◆ Your instructions
Select each line that contains the string "style", and copy those lines. Matching is case-sensitive.
═══ Records shown
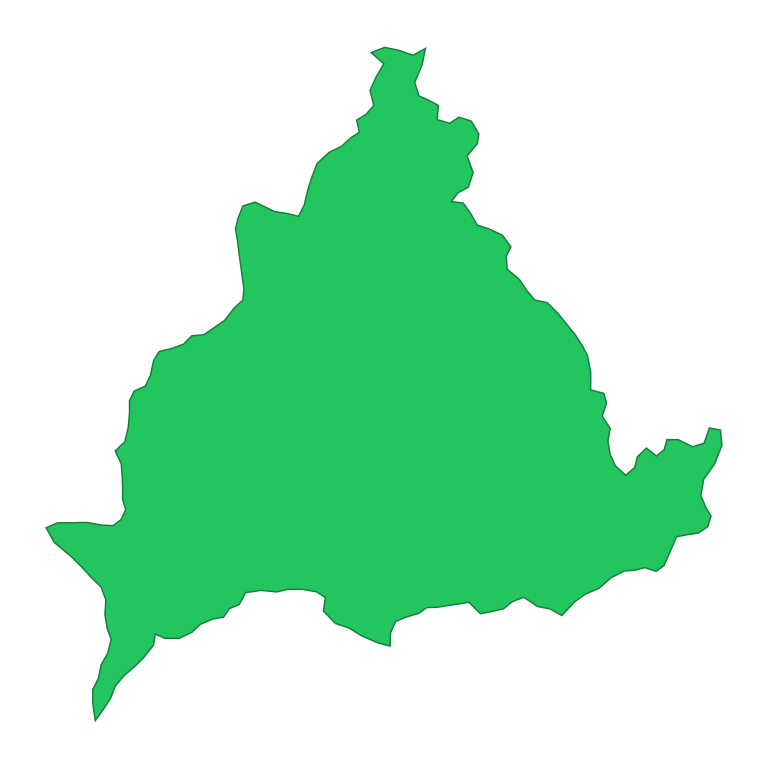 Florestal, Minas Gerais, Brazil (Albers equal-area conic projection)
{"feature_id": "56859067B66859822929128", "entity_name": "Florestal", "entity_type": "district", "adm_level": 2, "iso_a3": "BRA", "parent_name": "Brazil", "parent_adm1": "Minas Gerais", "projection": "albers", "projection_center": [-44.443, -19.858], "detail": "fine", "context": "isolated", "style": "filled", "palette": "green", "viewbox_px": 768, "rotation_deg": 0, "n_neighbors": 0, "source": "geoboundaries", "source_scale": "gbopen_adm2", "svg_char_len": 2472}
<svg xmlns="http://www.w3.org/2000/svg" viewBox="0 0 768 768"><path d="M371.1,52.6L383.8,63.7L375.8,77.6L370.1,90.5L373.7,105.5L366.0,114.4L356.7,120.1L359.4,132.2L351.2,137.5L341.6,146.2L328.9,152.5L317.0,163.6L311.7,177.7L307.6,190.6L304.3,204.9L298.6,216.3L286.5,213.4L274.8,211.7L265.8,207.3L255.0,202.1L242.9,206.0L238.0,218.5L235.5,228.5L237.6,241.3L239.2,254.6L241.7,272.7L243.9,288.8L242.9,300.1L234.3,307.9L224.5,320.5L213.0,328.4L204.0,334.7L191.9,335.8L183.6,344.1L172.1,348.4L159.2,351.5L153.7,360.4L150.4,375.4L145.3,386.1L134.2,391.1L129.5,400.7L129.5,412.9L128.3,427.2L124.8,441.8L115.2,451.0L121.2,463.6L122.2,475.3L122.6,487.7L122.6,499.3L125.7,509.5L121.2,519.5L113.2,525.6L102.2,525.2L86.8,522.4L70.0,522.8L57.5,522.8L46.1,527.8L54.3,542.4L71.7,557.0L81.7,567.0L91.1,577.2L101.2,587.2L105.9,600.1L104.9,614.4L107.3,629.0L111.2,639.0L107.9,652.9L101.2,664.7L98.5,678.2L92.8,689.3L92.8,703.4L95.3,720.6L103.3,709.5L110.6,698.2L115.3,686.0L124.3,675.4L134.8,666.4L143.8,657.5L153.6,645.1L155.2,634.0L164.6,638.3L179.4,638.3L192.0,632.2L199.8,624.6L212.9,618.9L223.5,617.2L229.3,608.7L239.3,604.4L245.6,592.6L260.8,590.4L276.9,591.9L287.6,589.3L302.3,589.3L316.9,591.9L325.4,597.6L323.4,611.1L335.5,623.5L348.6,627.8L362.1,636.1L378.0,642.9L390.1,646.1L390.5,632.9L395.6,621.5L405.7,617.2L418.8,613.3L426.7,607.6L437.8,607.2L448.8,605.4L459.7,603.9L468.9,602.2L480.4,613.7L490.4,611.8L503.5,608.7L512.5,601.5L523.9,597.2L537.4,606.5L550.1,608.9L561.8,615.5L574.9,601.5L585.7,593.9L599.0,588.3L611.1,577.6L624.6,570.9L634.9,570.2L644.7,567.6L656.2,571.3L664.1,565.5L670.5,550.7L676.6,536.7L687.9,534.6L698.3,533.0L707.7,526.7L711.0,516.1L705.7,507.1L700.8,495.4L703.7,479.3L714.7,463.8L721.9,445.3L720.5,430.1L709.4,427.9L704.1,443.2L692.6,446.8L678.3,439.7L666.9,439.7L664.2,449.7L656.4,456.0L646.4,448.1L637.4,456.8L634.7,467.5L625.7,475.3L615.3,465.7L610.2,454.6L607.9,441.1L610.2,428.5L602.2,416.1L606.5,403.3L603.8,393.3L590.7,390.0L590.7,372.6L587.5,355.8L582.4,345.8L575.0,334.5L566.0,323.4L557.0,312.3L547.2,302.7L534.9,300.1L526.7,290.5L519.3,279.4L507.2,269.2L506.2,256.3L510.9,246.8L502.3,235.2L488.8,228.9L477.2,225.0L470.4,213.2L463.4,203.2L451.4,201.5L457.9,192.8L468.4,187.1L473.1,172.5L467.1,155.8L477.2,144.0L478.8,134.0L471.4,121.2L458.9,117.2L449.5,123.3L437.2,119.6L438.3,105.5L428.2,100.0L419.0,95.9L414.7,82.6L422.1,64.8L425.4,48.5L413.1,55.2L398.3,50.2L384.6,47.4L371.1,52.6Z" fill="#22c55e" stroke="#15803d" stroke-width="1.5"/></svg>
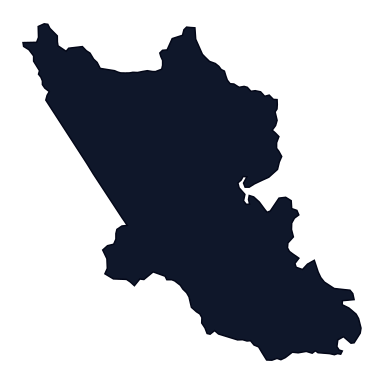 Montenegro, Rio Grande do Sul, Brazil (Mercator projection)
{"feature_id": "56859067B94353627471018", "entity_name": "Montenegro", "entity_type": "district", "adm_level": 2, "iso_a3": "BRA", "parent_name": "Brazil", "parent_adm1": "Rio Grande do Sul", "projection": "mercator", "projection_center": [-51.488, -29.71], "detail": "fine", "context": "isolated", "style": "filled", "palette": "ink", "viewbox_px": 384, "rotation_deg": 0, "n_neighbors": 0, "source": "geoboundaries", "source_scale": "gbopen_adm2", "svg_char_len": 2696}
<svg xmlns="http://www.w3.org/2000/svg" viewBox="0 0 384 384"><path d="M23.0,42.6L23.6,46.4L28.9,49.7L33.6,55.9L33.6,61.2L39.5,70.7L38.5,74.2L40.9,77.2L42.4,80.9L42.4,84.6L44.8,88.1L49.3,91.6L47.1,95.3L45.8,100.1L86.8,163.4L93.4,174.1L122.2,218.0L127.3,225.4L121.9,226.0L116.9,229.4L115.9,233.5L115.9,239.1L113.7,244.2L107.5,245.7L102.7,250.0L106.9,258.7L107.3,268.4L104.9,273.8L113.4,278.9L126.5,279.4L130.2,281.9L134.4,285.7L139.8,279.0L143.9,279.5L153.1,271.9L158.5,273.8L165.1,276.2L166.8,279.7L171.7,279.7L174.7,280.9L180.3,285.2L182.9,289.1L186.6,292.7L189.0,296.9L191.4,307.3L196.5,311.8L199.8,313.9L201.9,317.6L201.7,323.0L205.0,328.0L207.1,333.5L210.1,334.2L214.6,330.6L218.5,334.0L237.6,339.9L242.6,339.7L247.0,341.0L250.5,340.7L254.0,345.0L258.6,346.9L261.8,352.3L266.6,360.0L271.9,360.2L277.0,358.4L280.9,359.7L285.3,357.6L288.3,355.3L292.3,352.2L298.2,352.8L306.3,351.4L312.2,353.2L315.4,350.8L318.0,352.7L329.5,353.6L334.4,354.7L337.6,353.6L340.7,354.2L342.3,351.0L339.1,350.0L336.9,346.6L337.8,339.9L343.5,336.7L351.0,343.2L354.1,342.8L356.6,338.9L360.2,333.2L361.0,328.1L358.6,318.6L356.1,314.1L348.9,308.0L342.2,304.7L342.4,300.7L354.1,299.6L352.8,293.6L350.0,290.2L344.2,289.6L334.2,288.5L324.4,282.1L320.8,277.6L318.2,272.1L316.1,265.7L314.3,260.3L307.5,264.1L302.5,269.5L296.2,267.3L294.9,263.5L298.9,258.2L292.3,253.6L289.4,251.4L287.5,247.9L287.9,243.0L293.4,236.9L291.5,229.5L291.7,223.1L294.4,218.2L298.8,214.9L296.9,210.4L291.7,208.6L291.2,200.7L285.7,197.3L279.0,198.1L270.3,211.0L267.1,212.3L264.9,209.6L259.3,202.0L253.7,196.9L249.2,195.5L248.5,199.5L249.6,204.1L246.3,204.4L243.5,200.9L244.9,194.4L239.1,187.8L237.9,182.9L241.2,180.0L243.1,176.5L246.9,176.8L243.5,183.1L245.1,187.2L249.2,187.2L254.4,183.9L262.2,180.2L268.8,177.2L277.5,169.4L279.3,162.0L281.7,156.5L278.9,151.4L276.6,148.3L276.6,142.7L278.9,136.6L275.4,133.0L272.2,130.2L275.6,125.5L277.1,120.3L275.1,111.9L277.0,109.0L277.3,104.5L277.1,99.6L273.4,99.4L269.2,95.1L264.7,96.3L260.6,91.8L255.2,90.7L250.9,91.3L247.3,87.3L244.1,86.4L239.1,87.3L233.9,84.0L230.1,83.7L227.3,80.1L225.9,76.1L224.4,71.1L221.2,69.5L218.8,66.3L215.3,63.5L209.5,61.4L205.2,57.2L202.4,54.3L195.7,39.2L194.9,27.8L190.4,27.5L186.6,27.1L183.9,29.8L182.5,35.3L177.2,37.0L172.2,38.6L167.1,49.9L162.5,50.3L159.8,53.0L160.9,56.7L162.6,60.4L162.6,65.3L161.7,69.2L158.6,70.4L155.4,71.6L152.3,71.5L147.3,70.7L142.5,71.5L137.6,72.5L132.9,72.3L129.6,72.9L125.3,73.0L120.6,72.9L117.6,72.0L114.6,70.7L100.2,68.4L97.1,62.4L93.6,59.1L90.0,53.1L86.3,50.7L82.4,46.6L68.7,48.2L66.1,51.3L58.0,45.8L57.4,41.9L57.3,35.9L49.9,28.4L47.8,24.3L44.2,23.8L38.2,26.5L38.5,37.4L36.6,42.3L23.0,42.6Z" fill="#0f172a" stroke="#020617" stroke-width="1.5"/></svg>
══════
◆ Problem solution
{"feature_id": "56859067B66859822929128", "entity_name": "Florestal", "entity_type": "district", "adm_level": 2, "iso_a3": "BRA", "parent_name": "Brazil", "parent_adm1": "Minas Gerais", "projection": "albers", "projection_center": [-44.443, -19.858], "detail": "fine", "context": "isolated", "style": "filled", "palette": "green", "viewbox_px": 768, "rotation_deg": 0, "n_neighbors": 0, "source": "geoboundaries", "source_scale": "gbopen_adm2", "svg_char_len": 2472}
{"feature_id": "56859067B94353627471018", "entity_name": "Montenegro", "entity_type": "district", "adm_level": 2, "iso_a3": "BRA", "parent_name": "Brazil", "parent_adm1": "Rio Grande do Sul", "projection": "mercator", "projection_center": [-51.488, -29.71], "detail": "fine", "context": "isolated", "style": "filled", "palette": "ink", "viewbox_px": 384, "rotation_deg": 0, "n_neighbors": 0, "source": "geoboundaries", "source_scale": "gbopen_adm2", "svg_char_len": 2696}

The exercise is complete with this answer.